Source material
┌────────
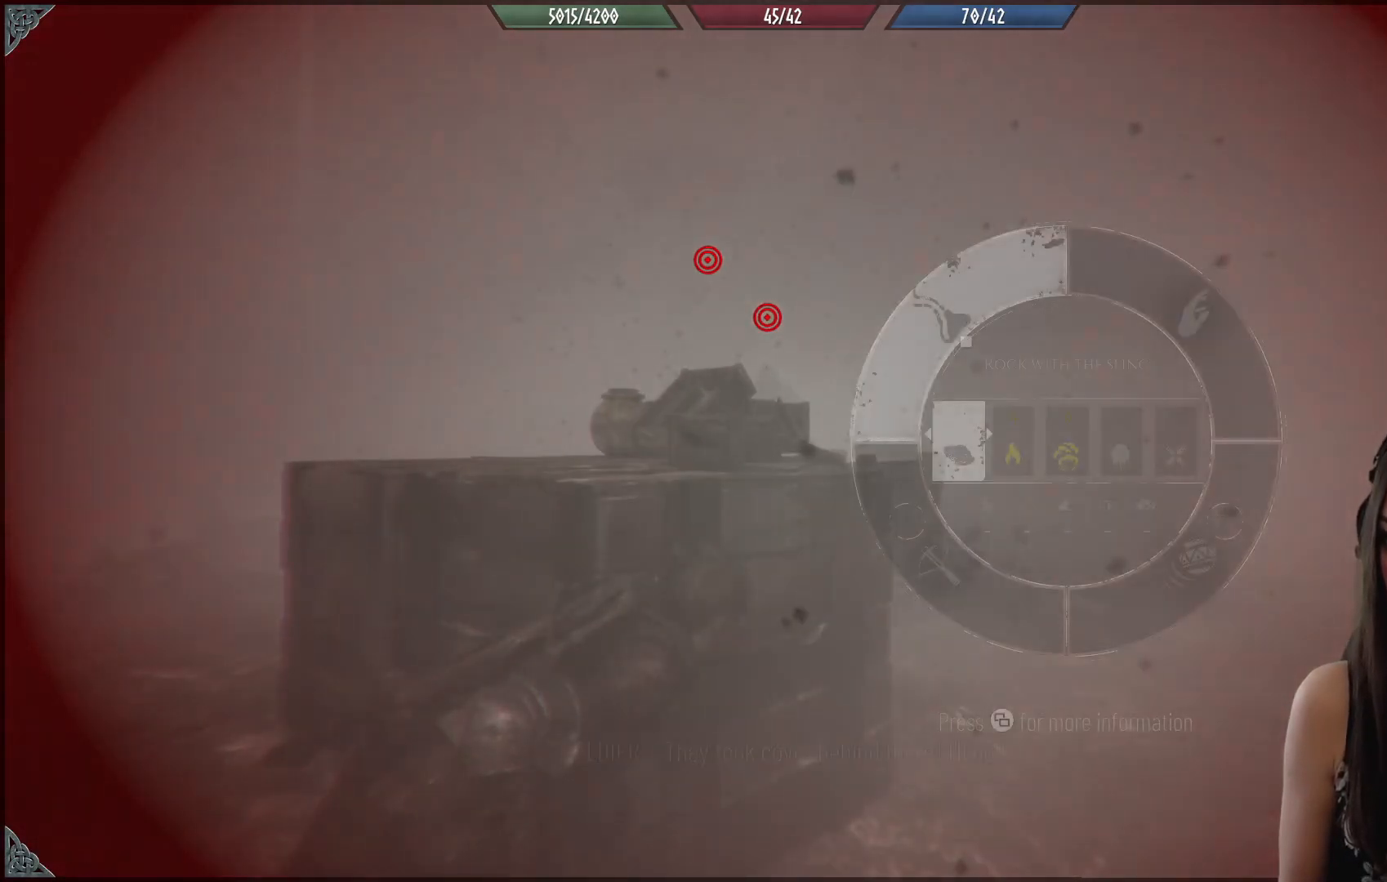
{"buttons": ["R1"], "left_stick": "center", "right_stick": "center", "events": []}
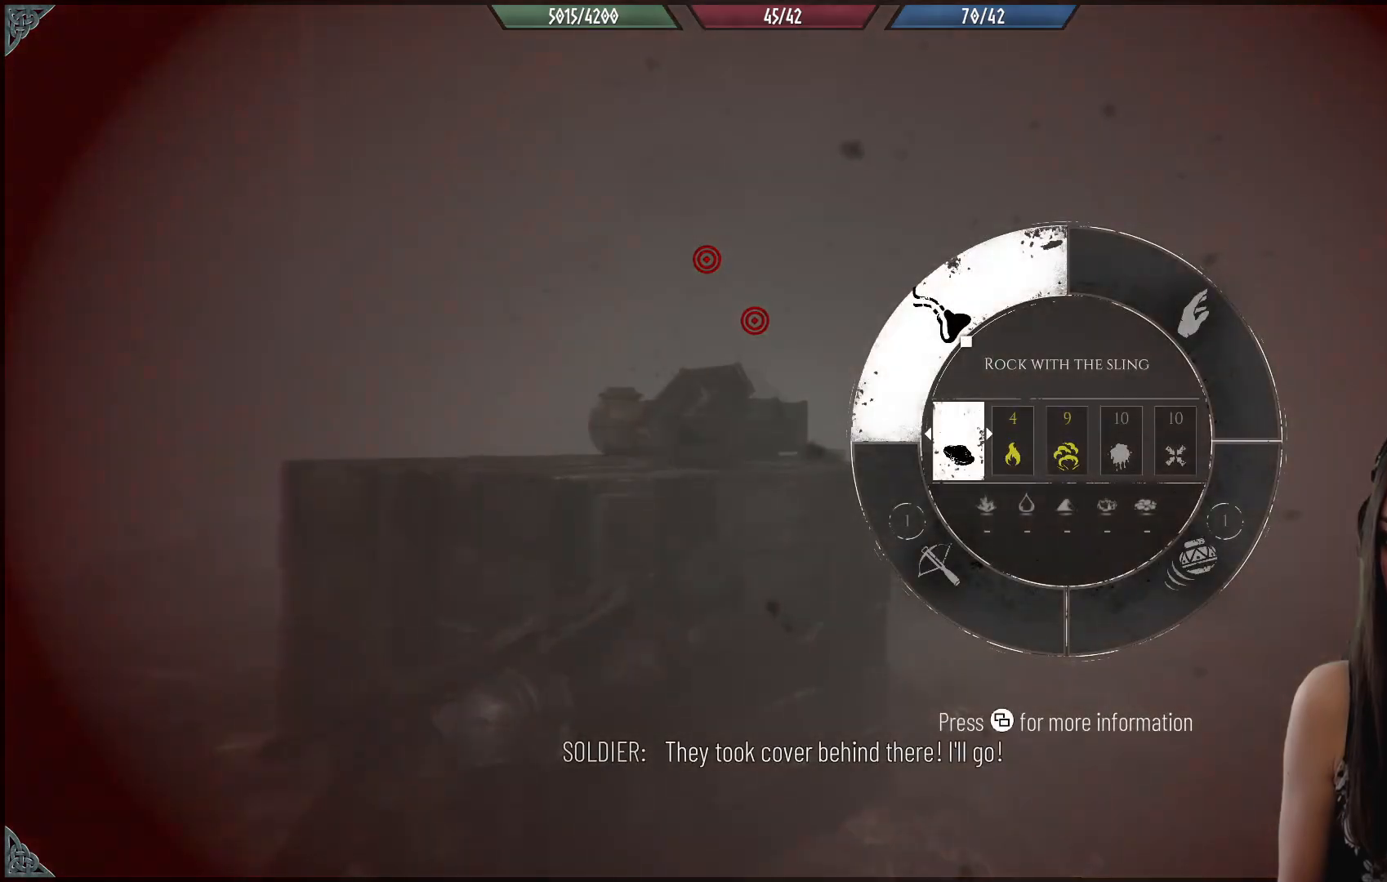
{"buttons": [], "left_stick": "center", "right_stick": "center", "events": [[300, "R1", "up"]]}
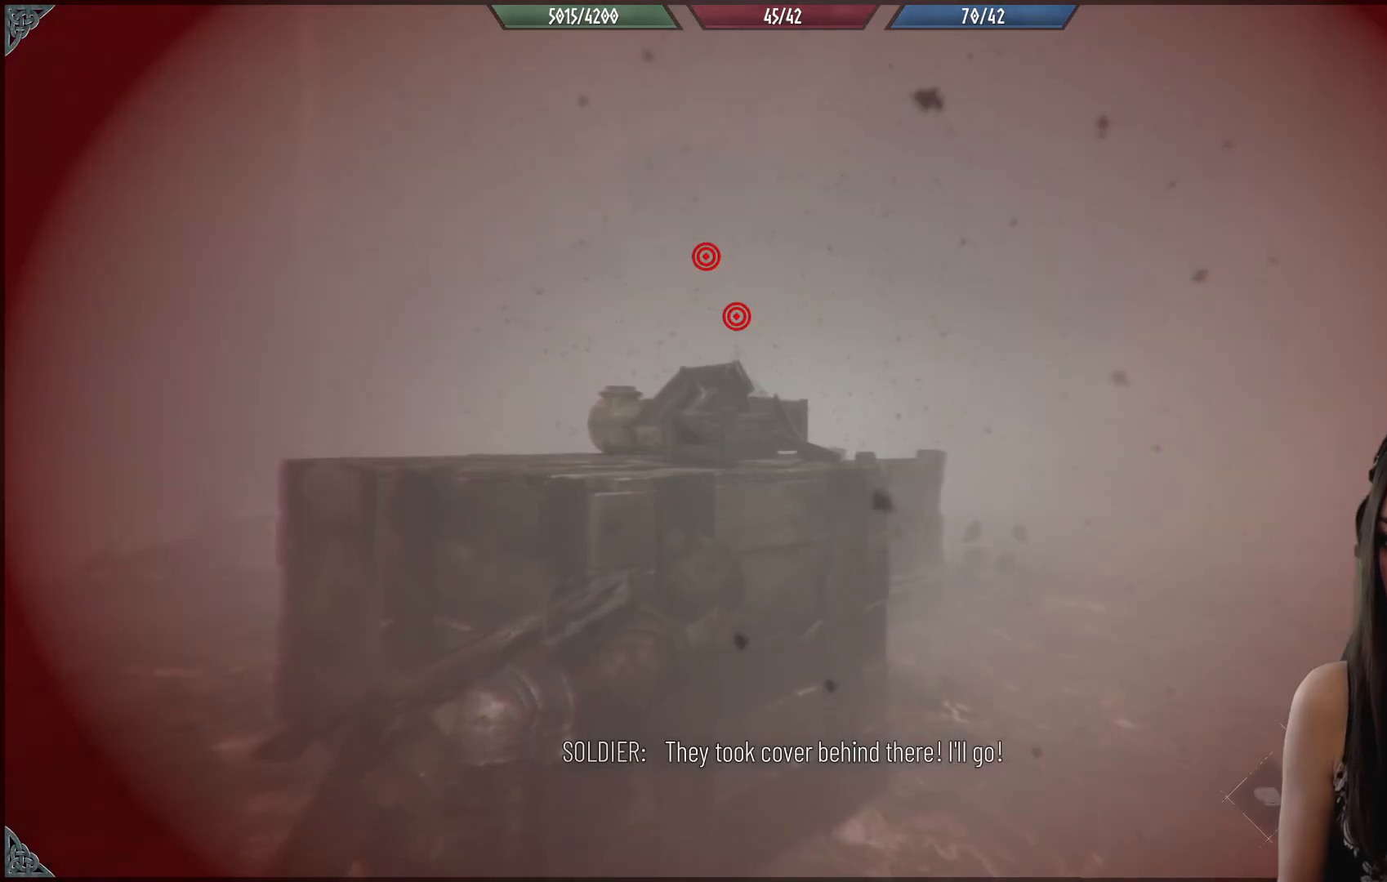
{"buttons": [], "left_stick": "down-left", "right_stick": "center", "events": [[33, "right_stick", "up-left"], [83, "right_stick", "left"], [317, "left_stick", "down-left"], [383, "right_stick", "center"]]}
└────────
┌────────
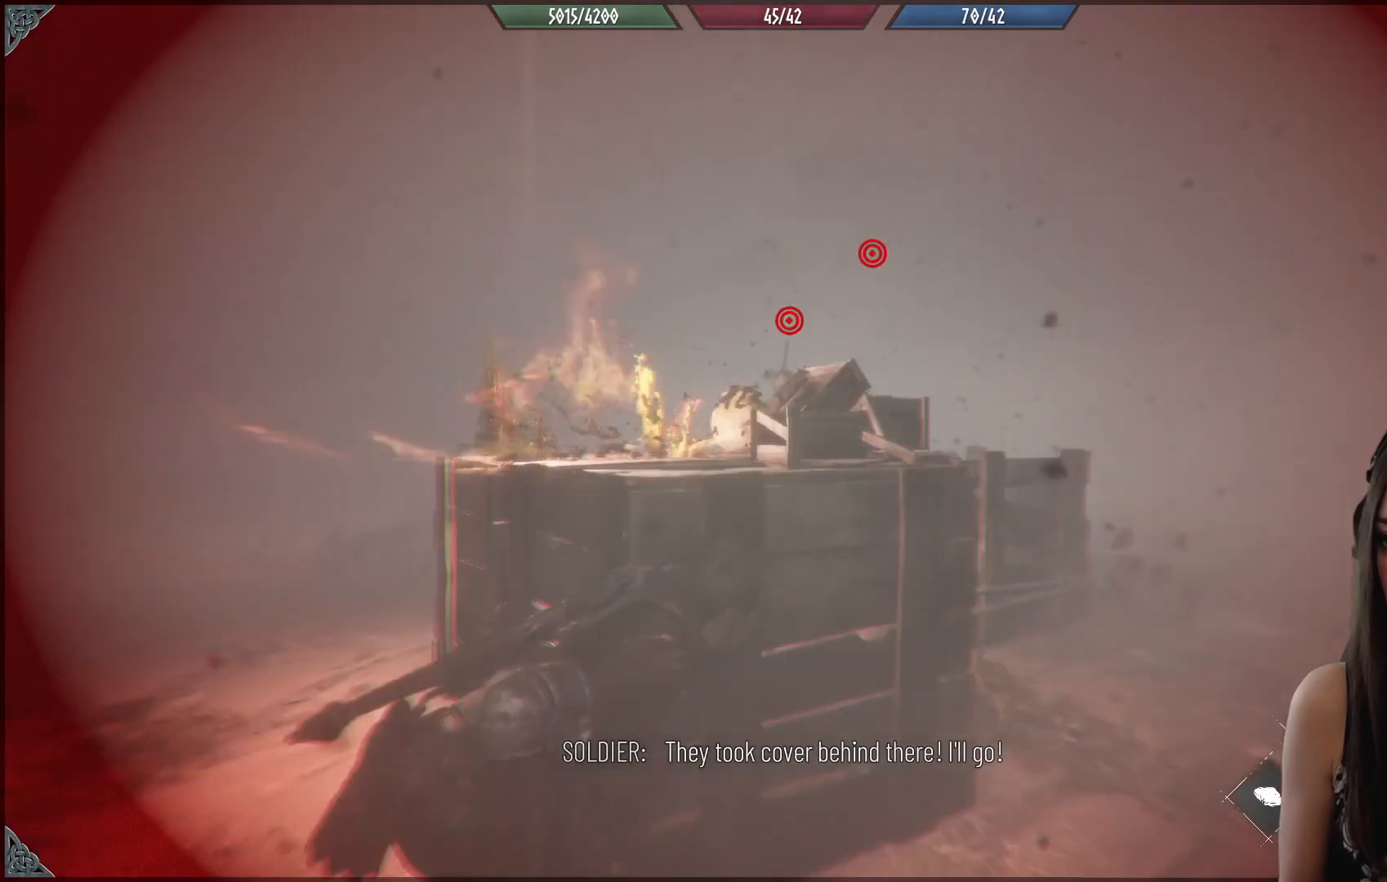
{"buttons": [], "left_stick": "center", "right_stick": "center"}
└────────
Your assignment
Read through the entries and copy every line that includes "events".

Answer section
{"buttons": ["R1"], "left_stick": "center", "right_stick": "center", "events": []}
{"buttons": [], "left_stick": "center", "right_stick": "center", "events": [[300, "R1", "up"]]}
{"buttons": [], "left_stick": "down-left", "right_stick": "center", "events": [[33, "right_stick", "up-left"], [83, "right_stick", "left"], [317, "left_stick", "down-left"], [383, "right_stick", "center"]]}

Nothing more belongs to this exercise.